Mount Soledad activist joins San Diego City Attorney’s staff


The attorney who for the last year has represented the coalition fighting to keep the cross on Mount Soledad will now represent the city, after being deputized by City Attorney Michael Aguirre.

Charles LiMandri, a lawyer with the Thomas More Law Center, represented the San Diegans for the Mount Soledad National War Memorial coalition throughout the referendum drive to overturn the City Council’s decision not to transfer the cross and surrounding memorial to the federal government.

Aguirre has repeatedly stated that he believes such a transfer would be unconstitutional because it would be done with the stated purpose of saving the cross. A recent ruling by Superior Court Judge Patricia Yim Cowett affirmed that position. Cowett issued a temporary restraining order barring the city from transferring the memorial, saying it demonstrated a preference for one religion and was therefore unconstitutional.

LiMandri had planned to petition the city for the right to appeal Cowett’s decision. Instead, he will be representing the city when Cowett hears arguments on her ruling Oct. 3.

LiMandri said he was pleasantly surprised when Aguirre approached him about serving as a deputy City Attorney, and that Aguirre made the move because he felt that city voters should be represented by someone who shared their viewpoint. Voters approved the transfer of the cross in July by three-quarters of the vote.

“Mr. Aguirre said we should give the people a chance to be heard on this,” he said. “We were able to produce the numbers with the referendum drive, and they have a right to have their voice heard.”

The lawyer on the other side of the transfer debate said the hiring would actually help his case.

“This is a really foolish move on Mr. Aguirre’s part,” said James McElroy, the lawyer for the man who originally sued to have the cross removed from city property.

“Mike is trying to show everybody that he’s fair,” McElroy said. “But if your objective going into court is to convince the court that you’re religiously neutral, which is what’s required, are you going to hire Billy Graham?”

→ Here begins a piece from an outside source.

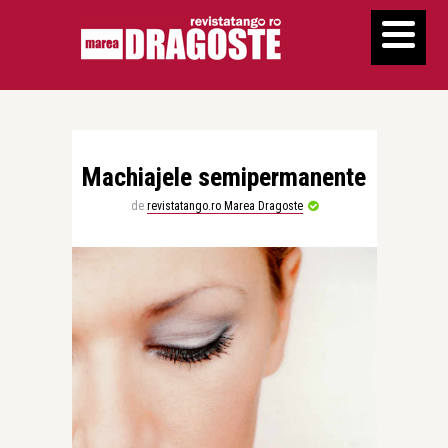
Machiajele semipermanente
de
revistatango.ro Marea Dragoste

Aguirre did not return phone calls requesting comment.

McElroy said the city’s hiring of LiMandri demonstrated a preference for Christianity because of LiMandri’s affiliation with Thomas More, a public interest law firm “dedicated to the defense and promotion of the religious freedom of Christians, time-honored family values and the sanctity of human life,” according to its Web site.

LiMandri said he was the right person to represent the city because he has spent more than 1,000 hours researching the case and because Thomas More specializes in constitutional law, neither of which are claims that could be made by the City Attorney’s office.

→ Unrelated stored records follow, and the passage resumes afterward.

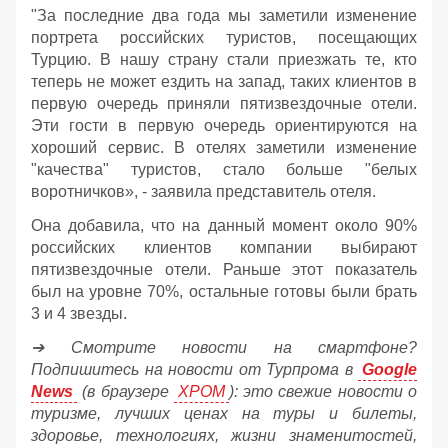
"За последние два года мы заметили изменение
портрета российских туристов, посещающих
Турцию. В нашу страну стали приезжать те, кто
теперь не может ездить на запад, таких клиентов в
первую очередь приняли пятизвездочные отели.
Эти гости в первую очередь ориентируются на
хороший сервис. В отелях заметили изменение
"качества" туристов, стало больше "белых
воротничков», - заявила представитель отеля.
Она добавила, что на данный момент около 90%
российских клиентов компании выбирают
пятизвездочные отели. Раньше этот показатель
был на уровне 70%, остальные готовы были брать
3 и 4 звезды.
➔ Смотрите новости на смартфоне?
Подпишитесь на новости от Турпрома в
Google
News
(в браузере
ХРОМ
): это свежие новости о
туризме, лучших ценах на туры и билеты,
здоровье, технологиях, жизни знаменитостей,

LiMandri said his own status as a Christian was irrelevant and did not demonstrate a preference for the religion on the part of the city.

“Who cares what I think? I’m just a lawyer,” he said. “I’m not the City Council. When you’re determining official government purpose, you’re not supposed to mind-read what is motivating the attorney.”

The move by the City Attorney to bring in outside council is uncommon, but not unprecedented, LiMandri said.

McElroy said the move was highly unusual because LiMandri and the City Attorney’s office have been on opposite sides of the constitutionality issue.

“I’ve been here for 30 years,” McElroy said, “and I’ve never heard of the City Attorney’s office calling in the guy advocating the opposite position.”

LiMandri’s appointment could lead to a fresh round of appeals if Cowett affirms her tentative ruling Oct. 3. He said his official retention with the city is now only confirmed through that hearing, but could be extended afterward.

“(Cowett) is not going to change her mind,” LiMandri said. “You could see that through the decision she wrote.”

It remains unclear if LiMandri would have the authority to appeal on behalf of the city if he is retained beyond Oct. 3.

“That has certainly been the tone and tenor of my discussions with them,” LiMandri said, “that the people have the right to have their side argued to the maximum extent of the law. My understanding is yes, I would be (authorized to make appeals), but not categorically preauthorized.”

McElroy said that Aguirre called him before deputizing LiMandri, to say the city would not appeal Cowett’s decision. He said he was not sure the City Attorney’s office had the authority to make appeals in the case, and thought such a decision would have to be made by the city council.

“Aguirre is taking the position that it’s his call, and if it is and he wants to give it to LiMandri, he can,” McElroy said. “But Mike is shirking his responsibility. We elected Mr. Aguirre, not Mr. LiMandri.”